▸ Work to be completed: The word "CIRCLE" marks the lines to report; pull each of them from the listing.
____ Source material
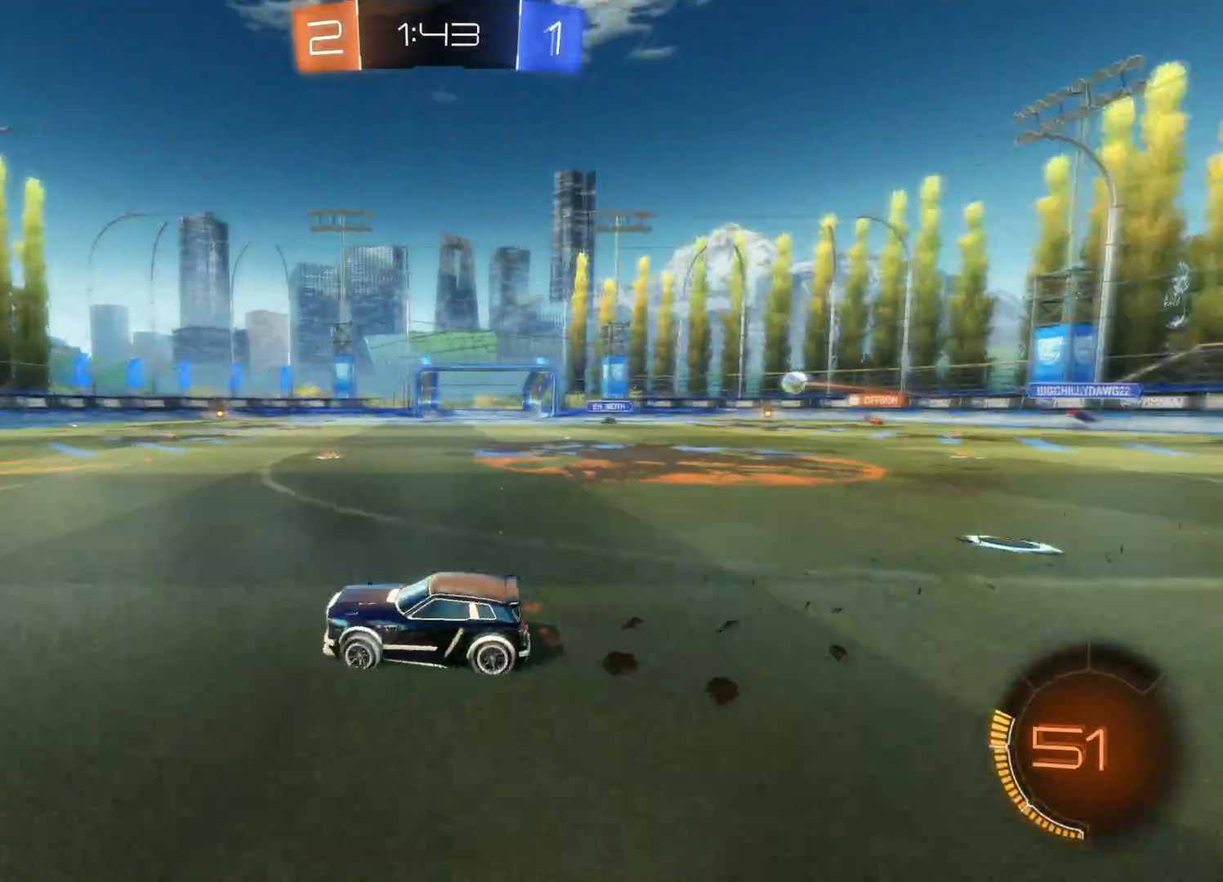
{"buttons": ["CIRCLE", "R2"], "left_stick": "right", "right_stick": "center", "events": [[33, "TRIANGLE", "up"], [350, "CIRCLE", "down"]]}
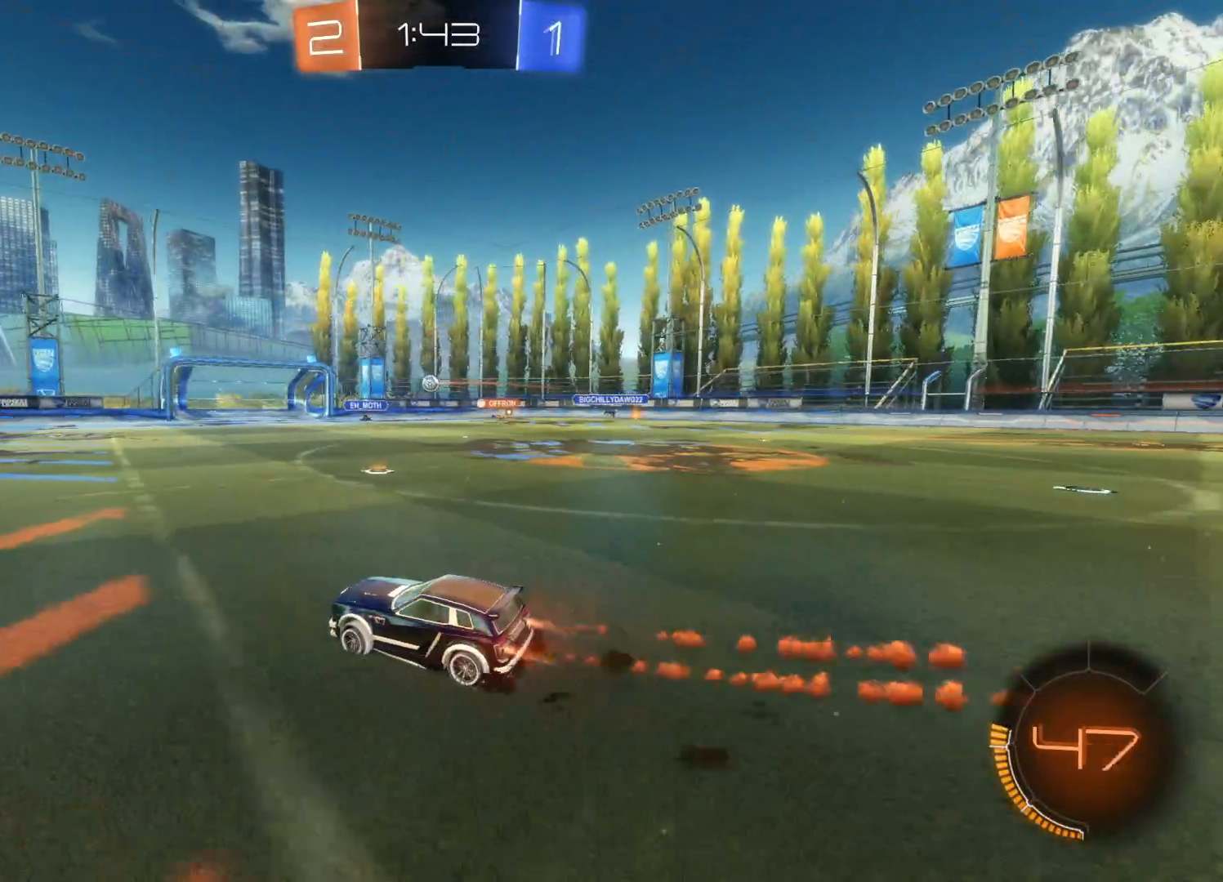
{"buttons": ["R2"], "left_stick": "center", "right_stick": "center", "events": [[50, "CIRCLE", "up"], [216, "left_stick", "center"]]}
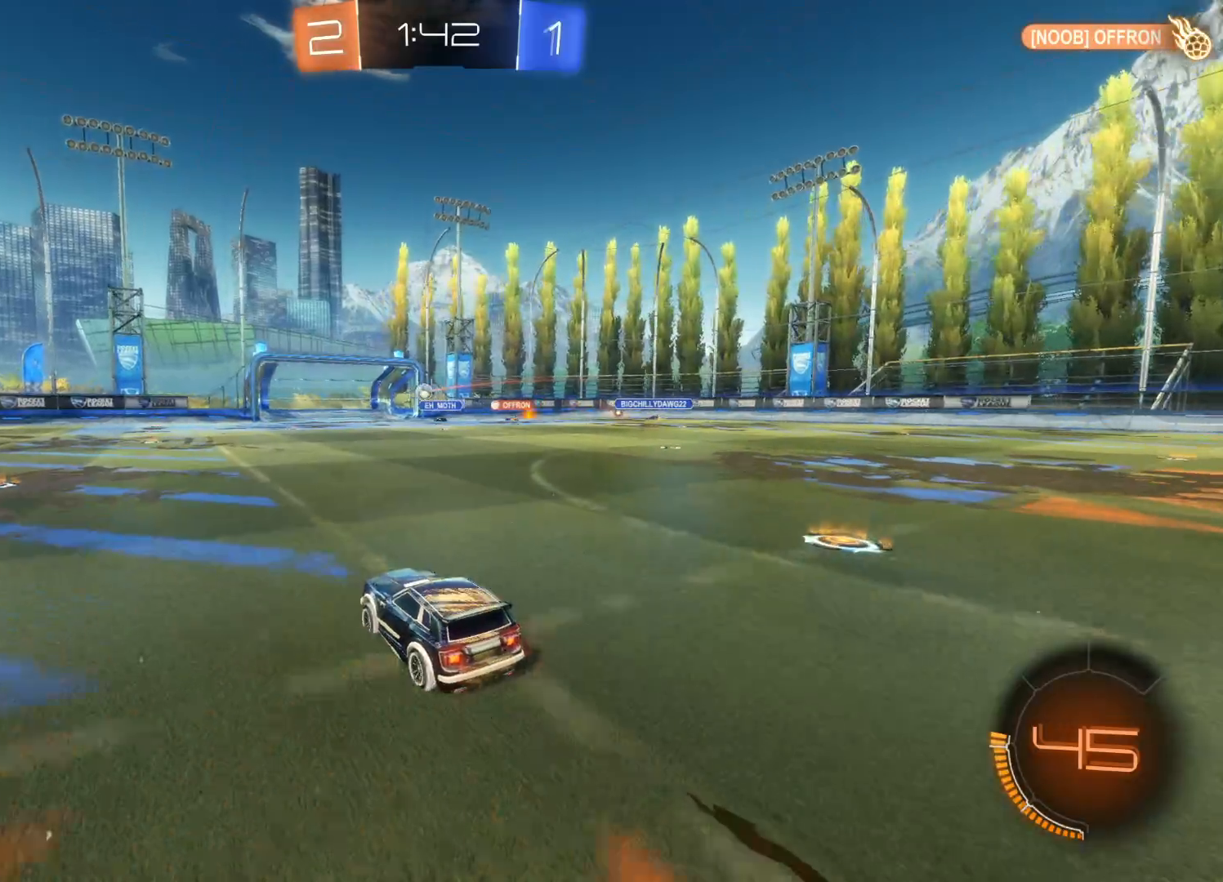
{"buttons": ["R2"], "left_stick": "center", "right_stick": "center", "events": [[433, "DPAD_LEFT", "down"], [500, "DPAD_LEFT", "up"]]}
________
▸ Answer to this exercise:
{"buttons": ["CIRCLE", "R2"], "left_stick": "right", "right_stick": "center", "events": [[33, "TRIANGLE", "up"], [350, "CIRCLE", "down"]]}
{"buttons": ["R2"], "left_stick": "center", "right_stick": "center", "events": [[50, "CIRCLE", "up"], [216, "left_stick", "center"]]}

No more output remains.